:: Task statement ::
Repeat word for word the lines from the one containing "Page size: 2001x1125." up to and including the one containing "text_box 3 August 2025 [619, 1047, 911, 1084]".

:: Data for this task ::
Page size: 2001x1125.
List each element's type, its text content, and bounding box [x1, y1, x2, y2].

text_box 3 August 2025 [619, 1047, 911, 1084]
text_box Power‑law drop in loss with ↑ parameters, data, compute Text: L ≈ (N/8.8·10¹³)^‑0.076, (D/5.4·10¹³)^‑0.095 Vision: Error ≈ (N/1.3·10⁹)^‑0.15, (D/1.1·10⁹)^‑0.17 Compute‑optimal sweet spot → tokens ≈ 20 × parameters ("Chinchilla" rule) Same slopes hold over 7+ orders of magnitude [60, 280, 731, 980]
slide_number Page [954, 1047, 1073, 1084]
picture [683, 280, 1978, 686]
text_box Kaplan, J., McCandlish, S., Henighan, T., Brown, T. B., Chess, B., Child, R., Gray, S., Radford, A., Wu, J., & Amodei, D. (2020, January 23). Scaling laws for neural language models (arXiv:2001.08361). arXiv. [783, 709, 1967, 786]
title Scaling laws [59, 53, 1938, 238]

--

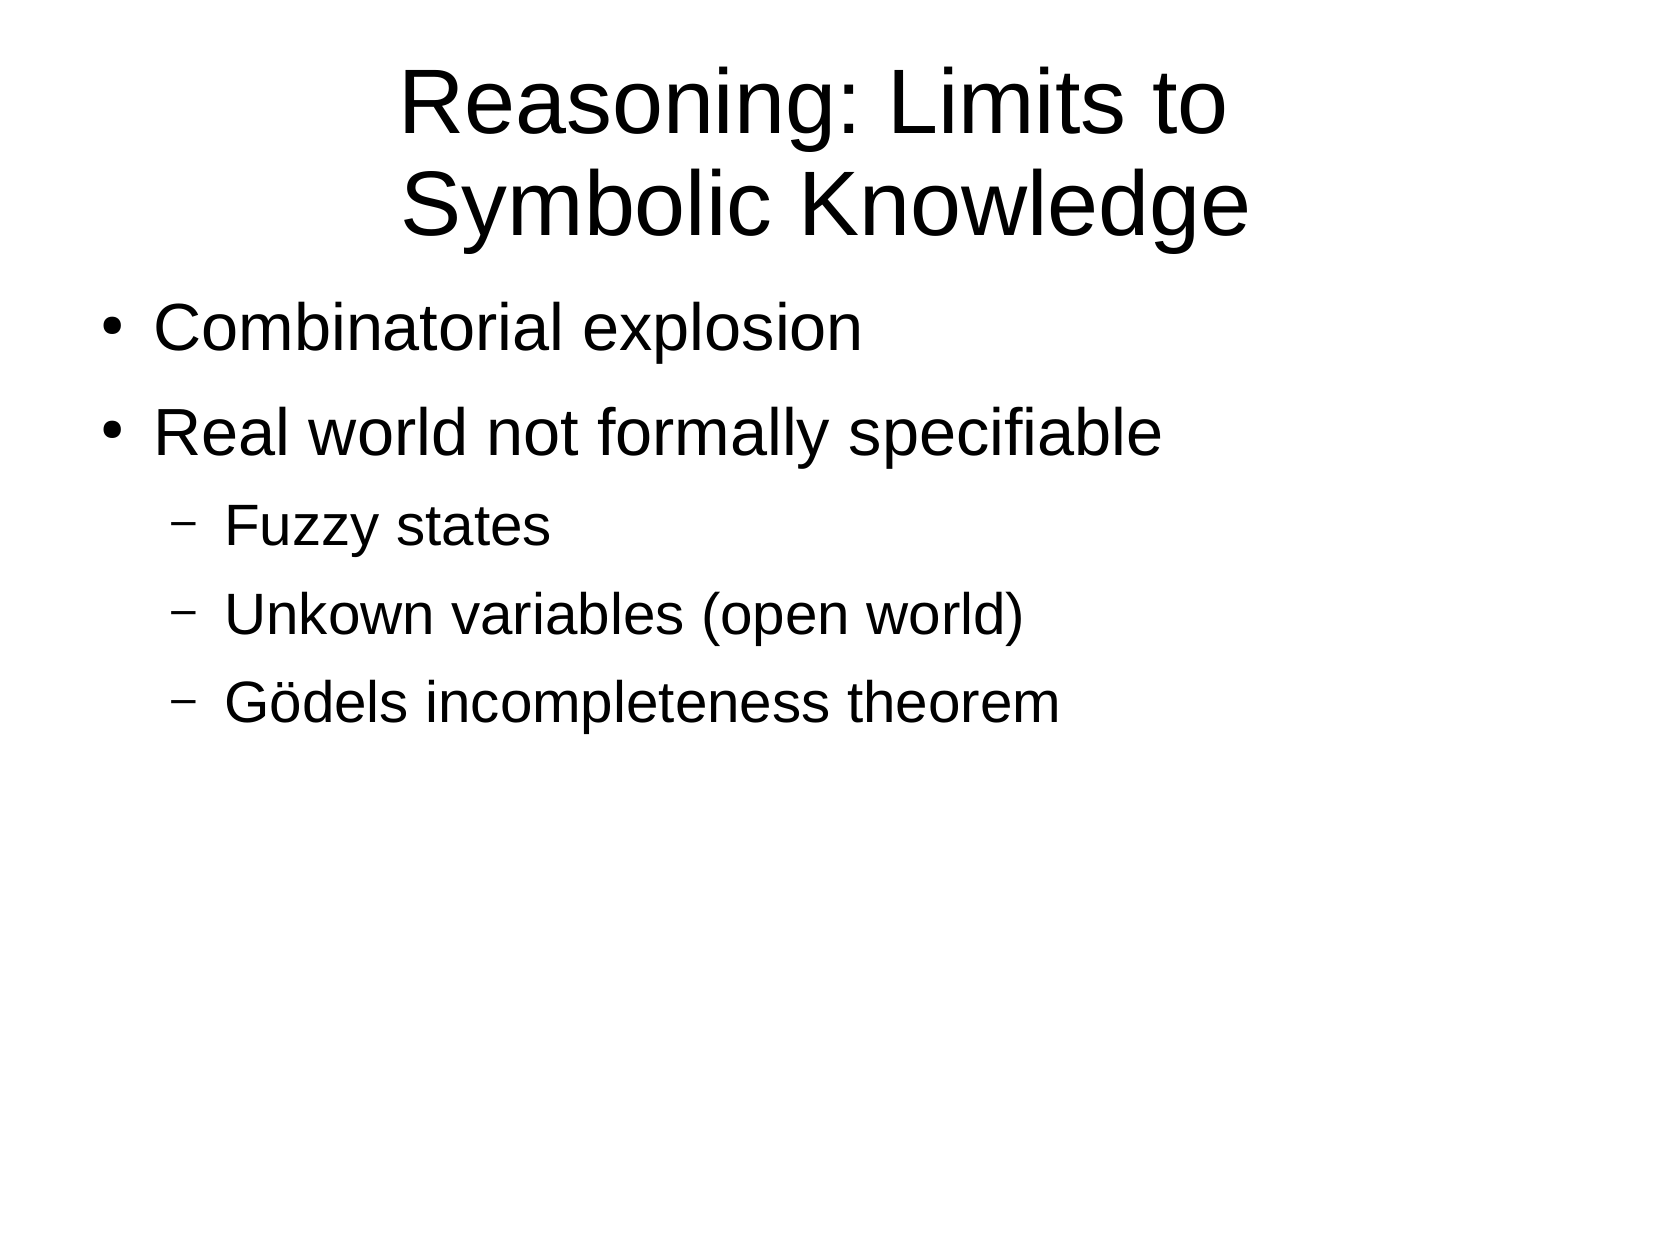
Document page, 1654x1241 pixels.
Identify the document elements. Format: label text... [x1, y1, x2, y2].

:: Full answer ::
Page size: 2001x1125.
List each element's type, its text content, and bounding box [x1, y1, x2, y2].

text_box 3 August 2025 [619, 1047, 911, 1084]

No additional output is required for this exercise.